Öncelikle
Coğrafya Kederleri’nin kitaplaşma
serüveninden bahseder misiniz?
Coğrafya Kederleri bir süredir
dergilerde yazıp yayınladığım yazılardan oluşuyor. Bir kısmı da gün yüzüne
çıkmamış denemelerdir. Özellikle kitap ve okuma üzerine olan kısmı diyebilirim.
Dönüp baktığımda yazdıklarımın kendi içinde tutarlı bir toplama gittiğini fark
ettim. Bu toplam da, gide ede coğrafya meselesine vurgu yapmaya başlamıştı.
Denemeleri bir araya getirmenin, düşündüğüm meselelerin toplu halde görülmesini
kolaylaştıracağını düşündüm. Kitap üzerine bizim Doğukan İşler ile konuşurken,
denemelerin ortak konusunun “coğrafya” olduğunu o da fark etmiş ve kitaba her
zamanki muzipliğiyle neden Coğrafya Kederleri ismini vermediğimi söyleyince
aklımda ışık yandı. Ve kitap yayımlanmış oldu böylece.

(Bir derlemeden alınan liste)
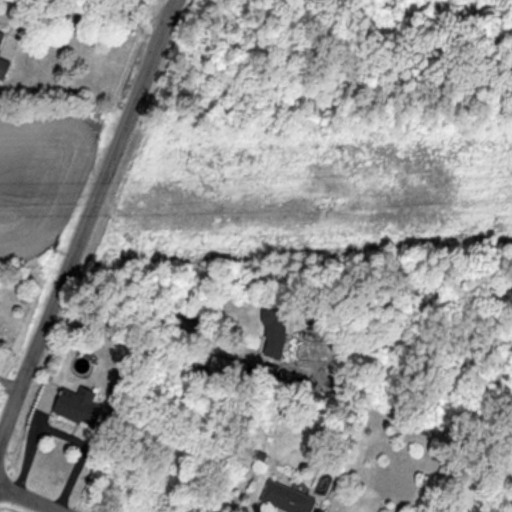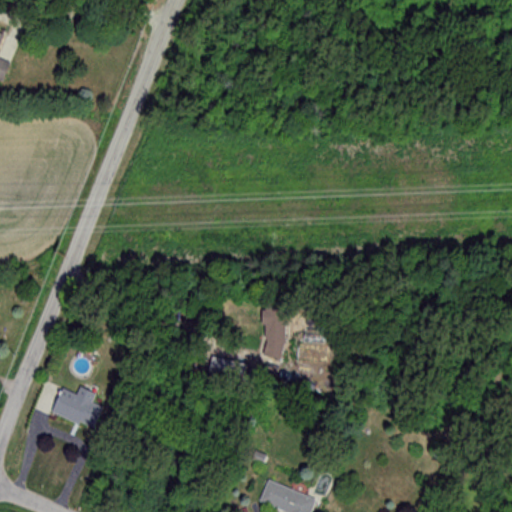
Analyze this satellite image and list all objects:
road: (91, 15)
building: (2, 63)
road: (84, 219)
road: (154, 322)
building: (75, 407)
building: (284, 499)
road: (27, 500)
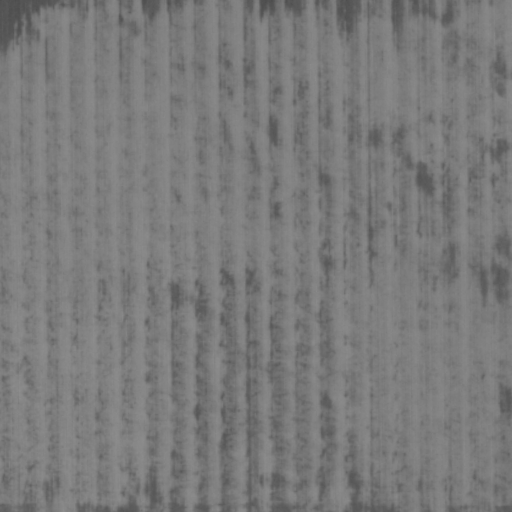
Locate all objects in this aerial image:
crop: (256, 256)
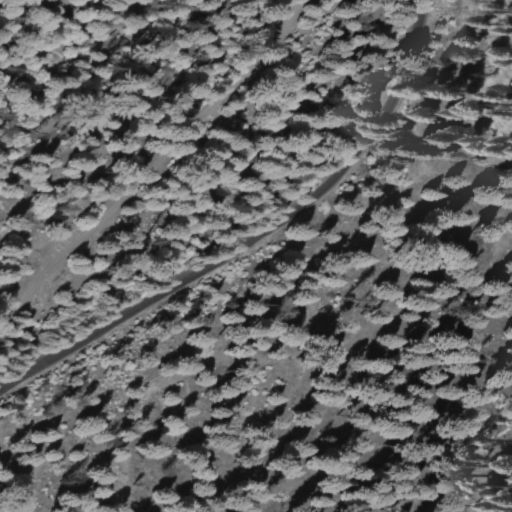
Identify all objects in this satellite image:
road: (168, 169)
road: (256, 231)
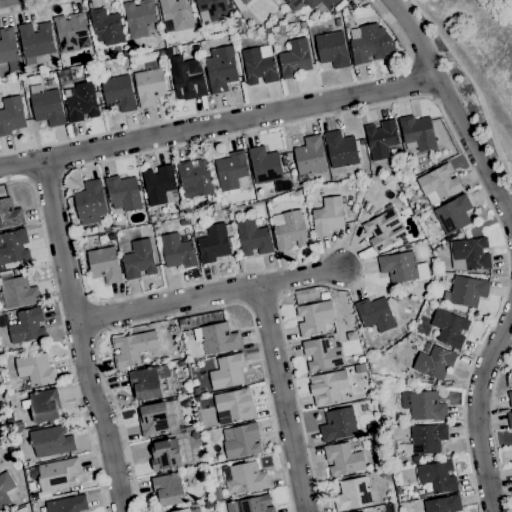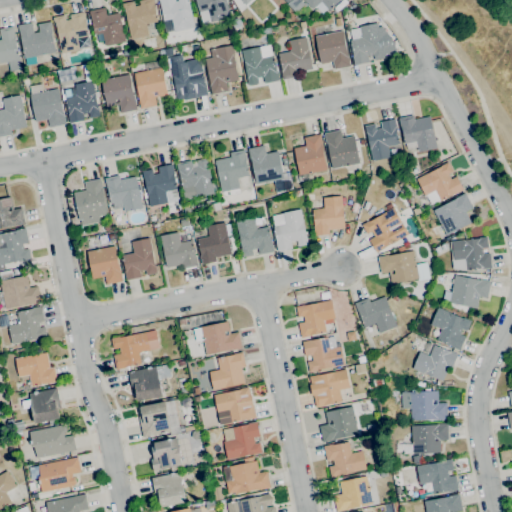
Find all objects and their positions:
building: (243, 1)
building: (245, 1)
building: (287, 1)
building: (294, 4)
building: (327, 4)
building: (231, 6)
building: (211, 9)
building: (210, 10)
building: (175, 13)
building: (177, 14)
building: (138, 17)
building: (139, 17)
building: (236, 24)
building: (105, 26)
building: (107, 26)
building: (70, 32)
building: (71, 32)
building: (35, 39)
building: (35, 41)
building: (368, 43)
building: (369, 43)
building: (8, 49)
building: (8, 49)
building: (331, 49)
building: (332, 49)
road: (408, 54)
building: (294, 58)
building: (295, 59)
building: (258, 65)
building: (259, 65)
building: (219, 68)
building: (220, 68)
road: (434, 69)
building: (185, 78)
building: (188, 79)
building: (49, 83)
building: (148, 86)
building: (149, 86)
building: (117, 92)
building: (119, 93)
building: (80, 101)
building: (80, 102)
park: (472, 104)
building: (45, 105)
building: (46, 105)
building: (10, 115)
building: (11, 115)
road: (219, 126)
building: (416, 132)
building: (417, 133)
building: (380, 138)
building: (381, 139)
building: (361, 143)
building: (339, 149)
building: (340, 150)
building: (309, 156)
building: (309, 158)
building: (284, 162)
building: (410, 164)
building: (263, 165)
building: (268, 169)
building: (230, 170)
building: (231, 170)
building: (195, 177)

### Alıştırma yönergeleri
[A] Söyleşiye göre kitaba Coğrafya Kederleri adını vermeyi kim önermiştir?
[B] Söyleşide "Coğrafya Kederleri bir" ifadesiyle başlayıp "olan kısmı diyebilirim." ifadesiyle biten kısmı, bu iki ifade de dahil olmak üzere olduğu gibi tekrarla.
Liste, söyleşiden bağımsız, ayrı bir malzemedir.

### Alıştırma cevapları
[A] Doğukan İşler.

[B]
Coğrafya Kederleri bir süredir
dergilerde yazıp yayınladığım yazılardan oluşuyor. Bir kısmı da gün yüzüne
çıkmamış denemelerdir. Özellikle kitap ve okuma üzerine olan kısmı diyebilirim.